Video Transcript


Up to 75% Faster Maintenances with Heroku Postgres and Redis Premium Plans

As outlined in a previous blog post, Heroku Data services undergo routine maintenances for security and patching. In this post, we describe the process used to minimize downtime for Heroku Postgres and Heroku Redis premium ‘High Availability’ plans and how we optimized the process to perform up to 75% faster.

Data Services Architecture

High availability plans for Postgres and Redis are designed to have two database instances running at the same time. One is a writeable primary database server and the other is a read-only hidden standby. Since the standby is hidden, customers cannot access it during normal operations.


Before starting a planned maintenance, we do our best to ensure that your standby is fully caught up with your primary.

During the maintenance, we replace the primary with its standby (now new primary), and tell your app to start to connecting to the new primary instead of the old one. We then build a new standby in the background. If your app attempts to write to the old primary after the old standby unfollows it, you may experience lost writes. The most critical part of the maintenance is ensuring your app connects and writes to the proper database instance.

The Old Way of Controlling Writes During a Maintenance

In the past, we changed the config var in your app so that your DATABASE_URL would point to the standby and trigger an app restart to ensure that your app reconnected to the read-only standby. While this is happening, your primary could still accept writes and replicate them to the standby.


During the rolling restart of your app’s dynos, you could have apps connecting to both database instances. To ensure that lost writes are minimized, we would terminate the primary instance. Any long-running transactions are given time to complete as the database instance shuts down safely.
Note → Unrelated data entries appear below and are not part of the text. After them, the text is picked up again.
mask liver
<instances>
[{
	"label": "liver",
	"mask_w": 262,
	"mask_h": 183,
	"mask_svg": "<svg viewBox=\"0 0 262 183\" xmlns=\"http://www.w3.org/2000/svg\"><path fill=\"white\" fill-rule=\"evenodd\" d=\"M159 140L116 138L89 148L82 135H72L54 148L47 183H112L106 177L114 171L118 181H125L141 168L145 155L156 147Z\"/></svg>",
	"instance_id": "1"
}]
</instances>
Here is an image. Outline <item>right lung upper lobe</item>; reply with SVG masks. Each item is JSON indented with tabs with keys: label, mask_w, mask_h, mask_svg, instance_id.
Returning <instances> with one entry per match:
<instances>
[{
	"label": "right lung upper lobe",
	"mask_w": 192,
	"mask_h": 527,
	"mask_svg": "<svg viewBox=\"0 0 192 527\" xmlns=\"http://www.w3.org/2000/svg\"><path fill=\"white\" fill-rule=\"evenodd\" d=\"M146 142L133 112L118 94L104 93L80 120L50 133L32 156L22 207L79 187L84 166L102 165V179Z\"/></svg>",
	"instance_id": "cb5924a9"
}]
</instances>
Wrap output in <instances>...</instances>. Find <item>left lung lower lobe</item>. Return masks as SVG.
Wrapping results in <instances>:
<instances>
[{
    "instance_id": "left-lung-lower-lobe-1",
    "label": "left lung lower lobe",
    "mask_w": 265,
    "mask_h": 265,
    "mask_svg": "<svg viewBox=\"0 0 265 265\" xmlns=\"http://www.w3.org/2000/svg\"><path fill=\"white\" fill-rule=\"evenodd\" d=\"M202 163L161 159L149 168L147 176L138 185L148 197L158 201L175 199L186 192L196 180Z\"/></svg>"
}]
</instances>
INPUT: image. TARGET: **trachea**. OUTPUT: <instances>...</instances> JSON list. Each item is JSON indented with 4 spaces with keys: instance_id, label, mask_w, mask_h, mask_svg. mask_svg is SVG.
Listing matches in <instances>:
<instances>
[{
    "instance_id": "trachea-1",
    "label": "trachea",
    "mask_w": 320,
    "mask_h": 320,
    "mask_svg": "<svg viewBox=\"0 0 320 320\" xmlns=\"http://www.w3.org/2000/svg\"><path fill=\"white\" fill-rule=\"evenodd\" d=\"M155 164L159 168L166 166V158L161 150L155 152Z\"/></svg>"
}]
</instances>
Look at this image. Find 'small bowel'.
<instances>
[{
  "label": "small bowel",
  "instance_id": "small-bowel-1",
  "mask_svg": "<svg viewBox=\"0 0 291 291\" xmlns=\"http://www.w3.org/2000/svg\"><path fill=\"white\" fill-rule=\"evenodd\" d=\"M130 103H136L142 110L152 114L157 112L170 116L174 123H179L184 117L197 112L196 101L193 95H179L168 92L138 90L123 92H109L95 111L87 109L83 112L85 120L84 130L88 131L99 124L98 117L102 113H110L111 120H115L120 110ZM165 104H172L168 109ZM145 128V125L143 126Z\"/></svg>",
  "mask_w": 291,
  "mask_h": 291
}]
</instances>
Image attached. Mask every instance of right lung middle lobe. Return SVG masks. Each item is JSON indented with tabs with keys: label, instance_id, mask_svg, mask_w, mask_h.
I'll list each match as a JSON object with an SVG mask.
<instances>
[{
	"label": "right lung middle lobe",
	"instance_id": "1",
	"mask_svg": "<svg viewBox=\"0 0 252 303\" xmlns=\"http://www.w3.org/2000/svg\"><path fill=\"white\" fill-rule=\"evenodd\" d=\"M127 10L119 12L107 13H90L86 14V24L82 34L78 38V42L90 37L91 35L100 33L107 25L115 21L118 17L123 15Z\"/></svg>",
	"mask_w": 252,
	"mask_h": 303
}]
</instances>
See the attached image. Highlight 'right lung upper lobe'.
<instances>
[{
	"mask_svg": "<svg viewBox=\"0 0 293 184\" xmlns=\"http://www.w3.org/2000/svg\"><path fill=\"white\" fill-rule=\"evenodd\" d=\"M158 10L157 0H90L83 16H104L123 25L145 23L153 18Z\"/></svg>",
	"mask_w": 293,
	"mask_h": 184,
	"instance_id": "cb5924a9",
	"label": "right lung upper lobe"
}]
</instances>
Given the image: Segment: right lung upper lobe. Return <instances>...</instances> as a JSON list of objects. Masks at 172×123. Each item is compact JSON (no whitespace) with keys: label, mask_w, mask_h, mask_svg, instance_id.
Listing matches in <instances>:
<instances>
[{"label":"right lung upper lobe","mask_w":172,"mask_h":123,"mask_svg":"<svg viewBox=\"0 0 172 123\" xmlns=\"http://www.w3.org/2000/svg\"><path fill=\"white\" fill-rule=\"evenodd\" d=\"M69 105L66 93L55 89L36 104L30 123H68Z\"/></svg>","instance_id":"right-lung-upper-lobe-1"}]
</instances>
The maintenance then needs to pause long enough to ensure that any writes are replicated from the shutting down primary to the standby.
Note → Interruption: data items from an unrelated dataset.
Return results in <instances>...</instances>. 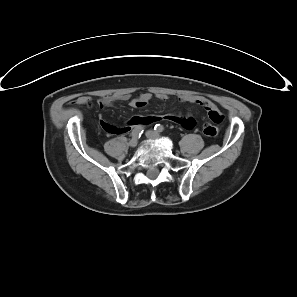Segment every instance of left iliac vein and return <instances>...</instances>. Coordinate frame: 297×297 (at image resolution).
<instances>
[{
  "label": "left iliac vein",
  "mask_w": 297,
  "mask_h": 297,
  "mask_svg": "<svg viewBox=\"0 0 297 297\" xmlns=\"http://www.w3.org/2000/svg\"><path fill=\"white\" fill-rule=\"evenodd\" d=\"M146 136L148 138H157L159 137V134L155 131H147Z\"/></svg>",
  "instance_id": "left-iliac-vein-1"
}]
</instances>
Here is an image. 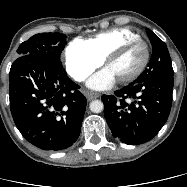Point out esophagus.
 Returning a JSON list of instances; mask_svg holds the SVG:
<instances>
[{"label":"esophagus","mask_w":187,"mask_h":187,"mask_svg":"<svg viewBox=\"0 0 187 187\" xmlns=\"http://www.w3.org/2000/svg\"><path fill=\"white\" fill-rule=\"evenodd\" d=\"M83 94L85 95V97L87 98V100H93V99H96L99 97V94L98 93H95V92H91V91H88V90H83Z\"/></svg>","instance_id":"esophagus-1"}]
</instances>
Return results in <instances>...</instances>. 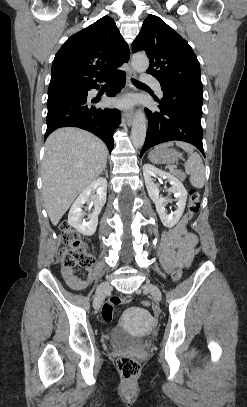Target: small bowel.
Instances as JSON below:
<instances>
[{
  "mask_svg": "<svg viewBox=\"0 0 247 407\" xmlns=\"http://www.w3.org/2000/svg\"><path fill=\"white\" fill-rule=\"evenodd\" d=\"M185 216L171 229L164 231L159 248L160 261L164 270L170 273L176 267H187L193 258V249L197 243V237L185 231ZM86 279L75 276L73 269H62V275L68 286L75 290H82L88 286L93 279L94 273L87 269Z\"/></svg>",
  "mask_w": 247,
  "mask_h": 407,
  "instance_id": "obj_1",
  "label": "small bowel"
}]
</instances>
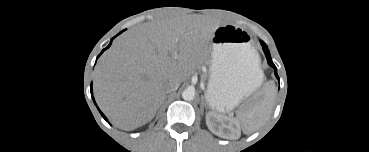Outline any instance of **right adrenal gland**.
<instances>
[{"label":"right adrenal gland","instance_id":"1","mask_svg":"<svg viewBox=\"0 0 369 152\" xmlns=\"http://www.w3.org/2000/svg\"><path fill=\"white\" fill-rule=\"evenodd\" d=\"M166 98H167V97L165 96V98H164V100H163V102H162V104H161V105H163V104L165 103V101H166Z\"/></svg>","mask_w":369,"mask_h":152}]
</instances>
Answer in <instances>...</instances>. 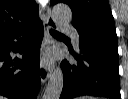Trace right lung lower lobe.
<instances>
[{
	"label": "right lung lower lobe",
	"mask_w": 128,
	"mask_h": 99,
	"mask_svg": "<svg viewBox=\"0 0 128 99\" xmlns=\"http://www.w3.org/2000/svg\"><path fill=\"white\" fill-rule=\"evenodd\" d=\"M43 34V24L36 18L0 37V95L10 99H36L40 89ZM11 51L22 54V59L11 58Z\"/></svg>",
	"instance_id": "1"
}]
</instances>
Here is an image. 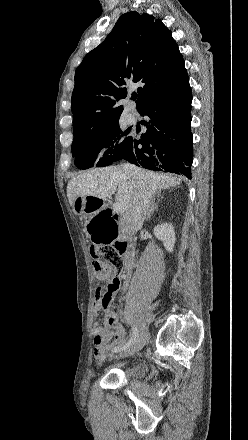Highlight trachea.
I'll return each mask as SVG.
<instances>
[{"label": "trachea", "instance_id": "trachea-1", "mask_svg": "<svg viewBox=\"0 0 248 440\" xmlns=\"http://www.w3.org/2000/svg\"><path fill=\"white\" fill-rule=\"evenodd\" d=\"M136 98H137V94H134V95L132 96V99L135 100Z\"/></svg>", "mask_w": 248, "mask_h": 440}]
</instances>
Once the primary is shutdown, the standby can stop following the primary, exit read-only mode, and become the new primary. At this point, your app should no longer see errors connecting to the new primary. The maintenance then finishes cleanup and builds a new standby to follow the new primary.

The New Way of Controlling Writes During a Maintenance

As mentioned above, the old way waits for the primary to safely shutdown, which means downtime can be extended by long-running transactions.

The new method immediately redirects any new connections to the new primary/old standby, which ensures that no connections are made to the old primary. We then kill any existing connections to the old primary. Your app may see connection errors at that point, but any reconnections safely move to the new primary. The ensuing rolling restart of your app correctly points all dynos to the standby.


Now that any connections to the old primary are redirected, we know that no further writes can be written to the old primary. It is safe for the old standby to unfollow the old primary, exit read-only mode, and become the new primary. We can now safely perform the unfollow step much quicker than in the past. We also gain additional control over the steps of the maintenance and ensure that tail latencies are greatly reduced.

The New Way Is Up to 75% Faster

This new approach brings significant improvements to the most critical and potentially problematic parts of maintenances. As a result, we now see maintenances for HA data services complete in 15-40 seconds, a big improvement on the 60 seconds or more required before. Heroku’s own internal databases now use this behavior for performing maintenances, and we’ve reduced customer impact to the point that in many cases we can act without advance notice.

Best of all, this is now the default behavior for maintenances on Heroku Postgres and Heroku Redis databases with Premium, Private, or Shield plans. As always, we are constantly working to minimize the downtime caused by maintenances.